Paola Summa è la direttrice di Scuola Nazionale, il network di istituti di formazione sfiorato dall'ultima indagine sui diplomi facili della Procura della Repubblica di Potenza. Sotto osservazione delle fiamme gialle sono finiti quattro istituti parificati lucani, tre dei quali fondati dallo stesso presidente di Scuola Nazionale, Angelo Scaringi. Per lui e per i rispettivi dirigenti, più Massimo Branca del tecnico per geometri Falcone-Borsellino di Viggianello, le accuse sono a vario titolo di associazione a delinquere, truffa e falso. Domattina sono attesi per l'interrogatorio di garanzia dal gup Rosa Larocca, che poi dovrà decidere sulla richiesta di interdizione avanzata nei loro confronti dal pm Annagloria Piccininni e dal procuratore Laura Triassi.

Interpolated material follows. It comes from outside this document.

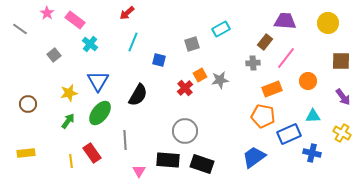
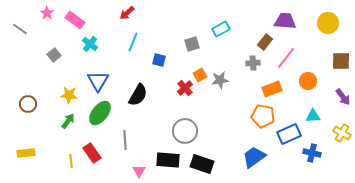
yellow star at (69, 93): moved 2 px down; rotated 18 degrees clockwise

«La Scuola Nazionale srl – tiene a precisare la direttrice Summa - é un centro di formazione giuridicamente distinto dall'istituto Pitagora di Potenza, e dal Mario Pagano e il Fabio Besta di Scanzano, con tanto di sedi diverse. Svolgiamo attività di formazione come ente accreditato alla Regione e non al ministero dell'Istruzione. Sono ormai quarantanni che operiamo a Potenza e Lagonegro con serietà e impegno riconosciuti. I nostri ragazzi vengono promossi o bocciati regolarmente secondo il loro livello di preparazione. Basta guardare nelle nostre bacheche e le attività aperte da molti di loro grazie proprio a quanto appreso durante i nostri corsi. Siamo stati puntualmente sottoposti a verifiche e controlli degli enti pubblici preposti, Regione e Provincia in particolare, e mai sono state rilevate problematiche significative».

Nel merito dell'inchiesta è difficile entrare anche perché prima di domattina il dettaglio delle accuse e dei riscontri effettuati dalle fiamme gialle resta riservato. Probabile che ci siano denunce e testimonianze, oltre alla classica mole di documenti, ma visto il peso delle accuse (in particolare quella di associazione a delinquere) i magistrati potrebbero aver disposto anche delle intercettazioni.

«Si tratta di persone corrette che hanno lavorato per anni negli istituti statali». Garantisce Paola Summa. «Posso assicurare personalmente che al Pitagora non è stato mai regalato niente a nessuno. Quanto ad Angelo Scaringi rendiamoci conto che lavora da 50 anni nel settore sia della formazione che dell'istruzione. Parliamo di una carriera specchiata. Anch'io collaboro con lui da 40anni. Non nasciamo adesso né dal nulla, e lo spirito con cui affrontiamo questo mestiere é rimasto sempre immutato».

Altro che “squola” o “esamificio”, tanto per capirsi. Anche se gli inquirenti sembrano convinti del contrario.